Right whales migrating to South Carolina coast in ‘dire straits’

November 28, 2017

Charleston Post and Courier
November 26, 2017

By Bo Petersen

Rare, imperiled right whales will be offshore soon. A few lucky boaters might catch a glimpse of what could be the few left of the species.

After an encouraging rebound over the past few decades, the Northern right whales’ calving appears to have taken a turn for the worse. Fewer females are surviving long enough to breed. Ship strikes and line entanglements, long considered huge threats to the species, continue to occur.

Fourteen of the whales — which migrate between Northeast and Southeast coasts — were found dead in waters off Canada and Cape Cod last summer. Nearly all of them had been killed by strikes or entanglements, according to the Atlantic Veterinary College on Prince Edward Island, where the forensics took place.

Only about 450 Northern right whales are known to exist, according to the National Oceanic and Atmospheric Administration. Only about 100 of them are mature females — half the number there were 10 years ago. Females are disappearing at a point where every whale is considered critical to the species’ survival.

“This species is presently in dire straits,” said Richard Pace, a NOAA whale researcher.

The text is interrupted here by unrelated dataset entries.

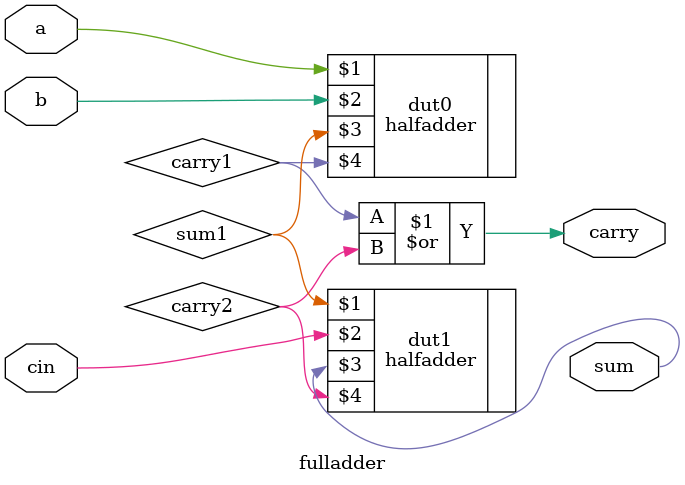
<source format=v>
module fulladder(sum,carry,a,b,cin);
input a,b,cin;
output sum,carry;
wire sum1,sum2,carry1,carry2;
halfadder dut0(a,b,sum1,carry1);
halfadder dut1(sum1,cin,sum,carry2);
assign carry=carry1|carry2;
endmodule

</source>
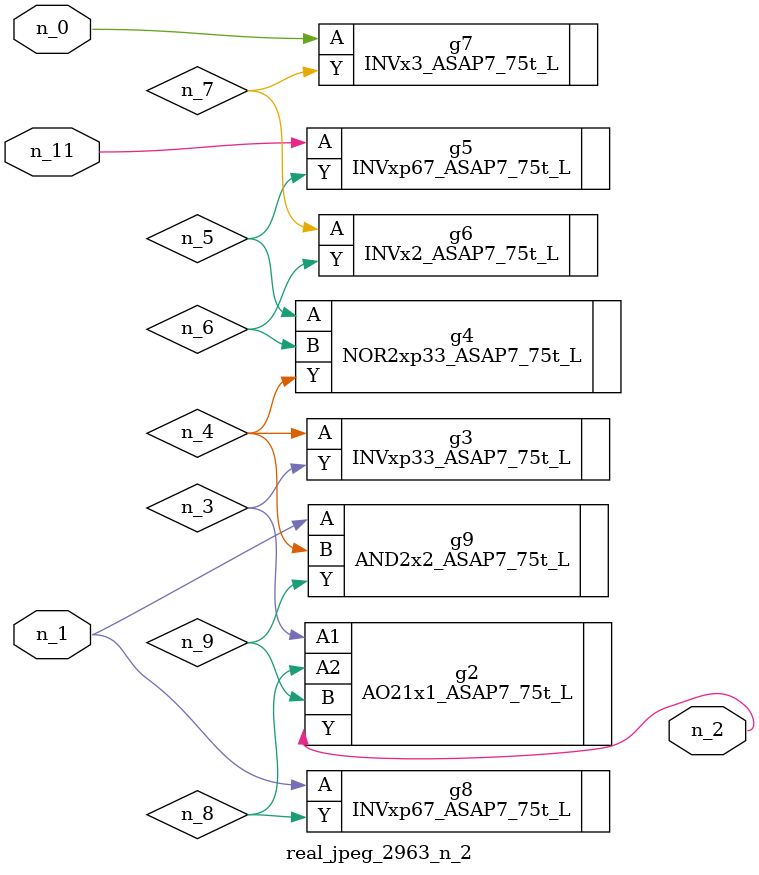
<source format=v>
module real_jpeg_2963_n_2 (n_1, n_11, n_0, n_2);

input n_1;
input n_11;
input n_0;

output n_2;

wire n_5;
wire n_8;
wire n_4;
wire n_6;
wire n_7;
wire n_3;
wire n_9;

INVx3_ASAP7_75t_L g7 ( 
.A(n_0),
.Y(n_7)
);

INVxp67_ASAP7_75t_L g8 ( 
.A(n_1),
.Y(n_8)
);

AND2x2_ASAP7_75t_L g9 ( 
.A(n_1),
.B(n_4),
.Y(n_9)
);

AO21x1_ASAP7_75t_L g2 ( 
.A1(n_3),
.A2(n_8),
.B(n_9),
.Y(n_2)
);

INVxp33_ASAP7_75t_L g3 ( 
.A(n_4),
.Y(n_3)
);

NOR2xp33_ASAP7_75t_L g4 ( 
.A(n_5),
.B(n_6),
.Y(n_4)
);

INVx2_ASAP7_75t_L g6 ( 
.A(n_7),
.Y(n_6)
);

INVxp67_ASAP7_75t_L g5 ( 
.A(n_11),
.Y(n_5)
);


endmodule
</source>
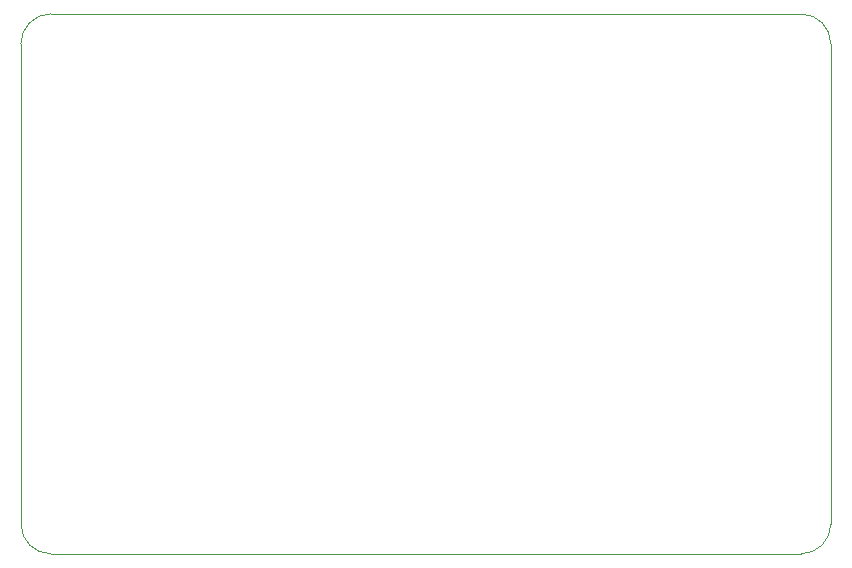
<source format=gbr>
%TF.GenerationSoftware,KiCad,Pcbnew,7.0.9*%
%TF.CreationDate,2023-11-29T23:53:56+08:00*%
%TF.ProjectId,SynthCard,53796e74-6843-4617-9264-2e6b69636164,rev?*%
%TF.SameCoordinates,Original*%
%TF.FileFunction,Profile,NP*%
%FSLAX46Y46*%
G04 Gerber Fmt 4.6, Leading zero omitted, Abs format (unit mm)*
G04 Created by KiCad (PCBNEW 7.0.9) date 2023-11-29 23:53:56*
%MOMM*%
%LPD*%
G01*
G04 APERTURE LIST*
%TA.AperFunction,Profile*%
%ADD10C,0.100000*%
%TD*%
G04 APERTURE END LIST*
D10*
X101600000Y-121920000D02*
G75*
G03*
X104140000Y-124460000I2540000J0D01*
G01*
X170180000Y-81280000D02*
G75*
G03*
X167640000Y-78740000I-2540000J0D01*
G01*
X167640000Y-124460000D02*
X104140000Y-124460000D01*
X104140000Y-78740000D02*
G75*
G03*
X101600000Y-81280000I0J-2540000D01*
G01*
X101600000Y-121920000D02*
X101600000Y-81280000D01*
X104140000Y-78740000D02*
X167640000Y-78740000D01*
X167640000Y-124460000D02*
G75*
G03*
X170180000Y-121920000I0J2540000D01*
G01*
X170180000Y-81280000D02*
X170180000Y-121920000D01*
M02*

</source>
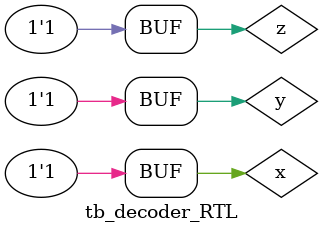
<source format=v>
`timescale 1ns/100ps


module tb_decoder_RTL;

reg x,y,z;
wire [7:0] out;

m_3x8_decoder_RTL test_decoder(out,x,y,z);

initial begin
    x=0;y=0;z=0;
    #250 x=0;y=0;z=1;
    #250 x=0;y=1;z=0;
    #250 x=0;y=1;z=1;
    #250 x=1;y=0;z=0;
    #250 x=1;y=0;z=1;
    #250 x=1;y=1;z=0;
    #250 x=1;y=1;z=1;
end

endmodule

</source>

“Right now we are seeing more whales killed each year than the number of new calves born, and if we don’t reverse this trend soon, they could go extinct within our lifetime,” said Christin Khan, a NOAA fisheries biologist.

Right whales are the rarest of the large whales. They can come within a few miles of the South Carolina coast.

They are massive 40-ton creatures that one observer described as breathtaking. Their curious two-plume breathing spray and the lack of a dorsal fin distinguish them from other whales.

They migrate and calve so close to the East Coast they can be spotted from beaches in Florida. The proximity has become deadly.

Females pass or calve off the South Carolina coast each winter, coming down from the Northeast summer feeding grounds. They traverse major shipping channels, through waters getting more heavily trafficked by both commercial and military crafts.

Hunted to the brink of extinction a century ago, the whales began to make a tentative comeback in 1990 due to close monitoring by NOAA and contracted survey groups, as well as heightened awareness among mariners. By 2010, the numbers had grown from 270 to 482, according to NOAA.

The rebound peaked in 2009, when 39 new calves were spotted, according to the Society for Marine Mammalogy, a nonprofit advocate for marine mammal science.

But just as the species seemed to be turning the corner, the population started to collapse. Last winter, only three mother and calf pairs were spotted off the Southeast coast — an alarmingly small number — despite researchers flying over all South Carolina waters for the first time since 2012, trying to find more. None were spotted here.

The year was the second worst for sightings since research started in the early 1980s, said wildlife biologist Clay George of the Georgia Department of Natural Resources.

The three pairs followed the sightings of 14 calves in 2015-16, and a low of 11 in 2014-15. By then, the number of births over a four-year span had dropped to less than half the number in the previous four years, reversing the steady trend of increasing births.

“At present, they are among the most endangered whales in the world,” the Marine Mammal society notes on its website.

“We need to immediately reduce the number of whales that are becoming entangled in fishing gear and struck by vessels in order to allow this species to recover,” Khan said.

Even that might not be enough. As waters warm in a changing climate, the plankton the whales feed on is diminishing and they might be shifting their grounds, working harder to find more food. If females become too taxed, their fertility drops, biologists say.